> _TEXT BLOCK_:
· · · ·

This article was originally published in The Notebook. In August 2020, The Notebook became Chalkbeat Philadelphia.

by Monika Zaleska

Superintendent William Hite on Tuesday publicly decried the lack of a reliable education funding formula in Pennsylvania, noting that Philadelphia, with many of the Commonwealth’s neediest students, still doesn’t know whether it will have enough money to operate full-service schools this year.

Hite made his remarks at a symposium – the subject of which was “equity and excellence in education as a civil rights issue — convened as a warm-up to the annual conference of the national Urban League, which opens here Wednesday.

“I do think that, as a Commonwealth, we have to collectively think about how do we make sure we are meeting the needs of students regardless of where they attend school. And the only way to deal with that through a lack-of-basic-education-funding perspective is through a formula,” Hite said.

Hite said that the District has taken many steps toward cutting expenses, including closing schools, reducing its workforce, and suspending the expansion of charter schools. And yet the money is still short.

His calls for the return of a funding formula were met by the loudest applause of the day from a full Pennsylvania Convention Center conference room of educators and policymakers from around the state.

· · · ·

> _DATA BELOW_:
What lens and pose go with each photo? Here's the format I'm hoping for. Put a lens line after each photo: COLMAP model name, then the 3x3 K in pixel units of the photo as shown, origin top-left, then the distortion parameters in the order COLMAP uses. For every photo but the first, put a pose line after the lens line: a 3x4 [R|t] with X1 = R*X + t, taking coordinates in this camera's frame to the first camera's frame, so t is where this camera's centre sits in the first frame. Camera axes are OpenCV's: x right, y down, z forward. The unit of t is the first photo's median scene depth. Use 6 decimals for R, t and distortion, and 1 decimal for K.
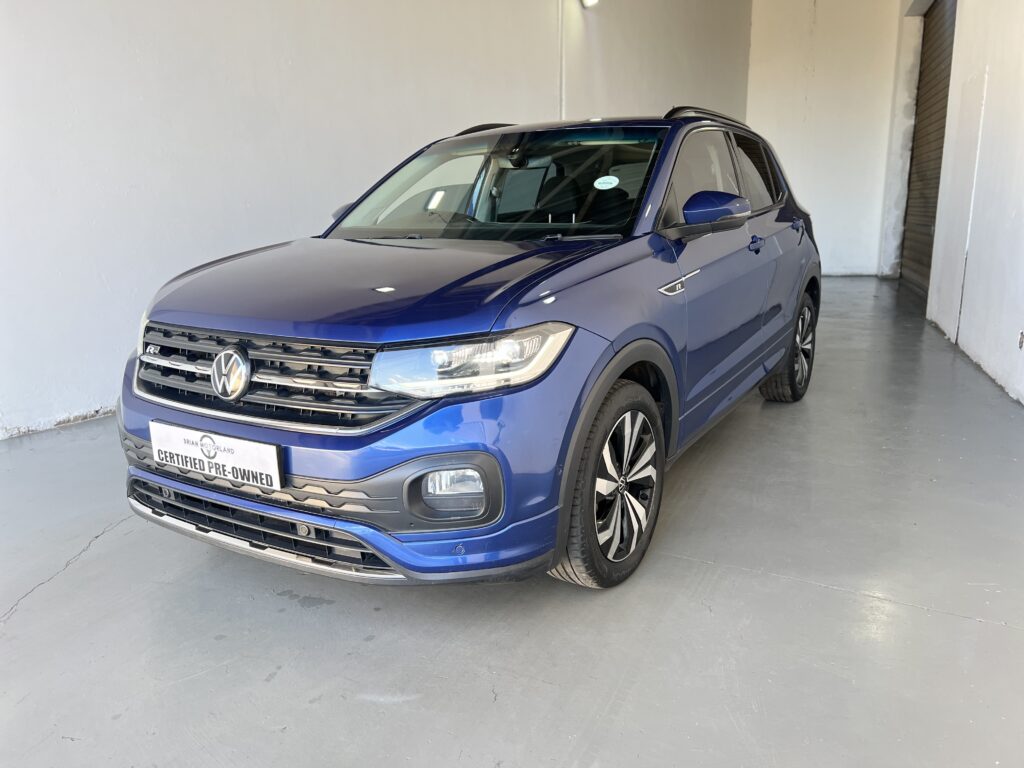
lens RADIAL K [[776.2, 0, 506.6], [0, 776.2, 387.3], [0, 0, 1]] dist [0.025196, -0.024967]
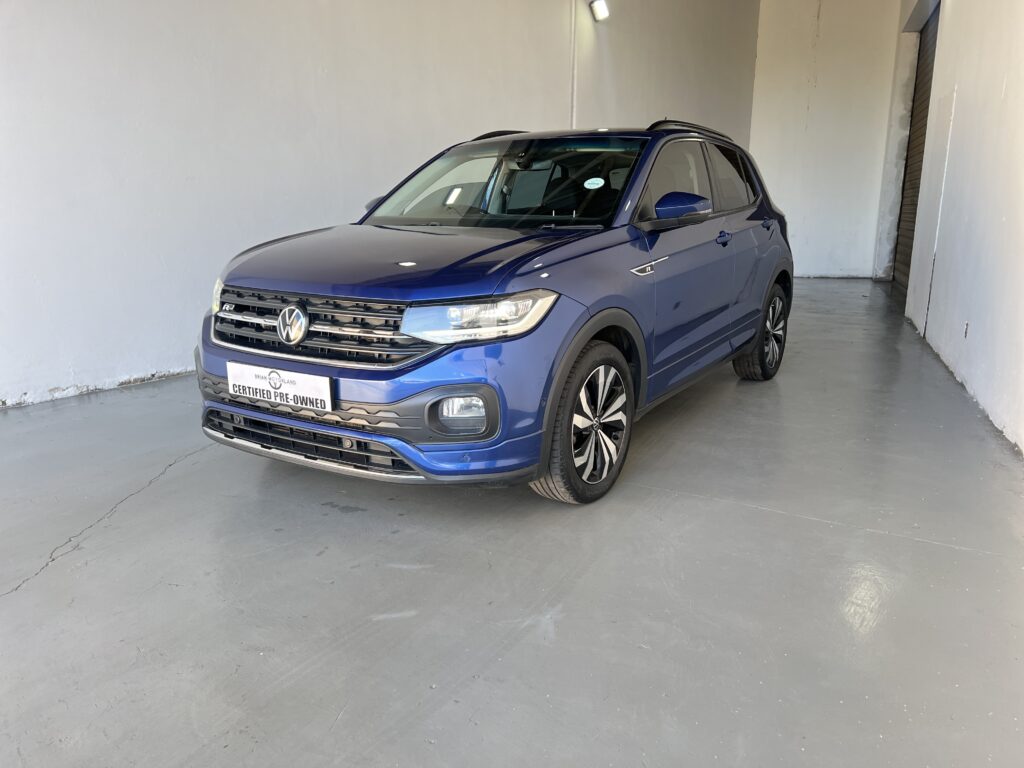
lens RADIAL K [[772.0, 0, 516.6], [0, 772.0, 394.0], [0, 0, 1]] dist [0.053686, -0.076537]
pose [[0.999725, 0.022764, -0.005676, 0.026594], [-0.022712, 0.999701, 0.009017, 0.073635], [0.005880, -0.008886, 0.999943, -0.273690]]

· · · ·

> _WHAT THIS EXERCISE ASKS_:
1. From the school funding article above, list every step Hite says the District has taken toward cutting expenses.
2. Reproduce the passage of the school funding article between "by Monika Zaleska" and "schools this year.", inclusive.

> _RESPONSES PER TASK_:
1.
- Closing schools
- Reducing its workforce
- Suspending the expansion of charter schools

2.
by Monika Zaleska

Superintendent William Hite on Tuesday publicly decried the lack of a reliable education funding formula in Pennsylvania, noting that Philadelphia, with many of the Commonwealth’s neediest students, still doesn’t know whether it will have enough money to operate full-service schools this year.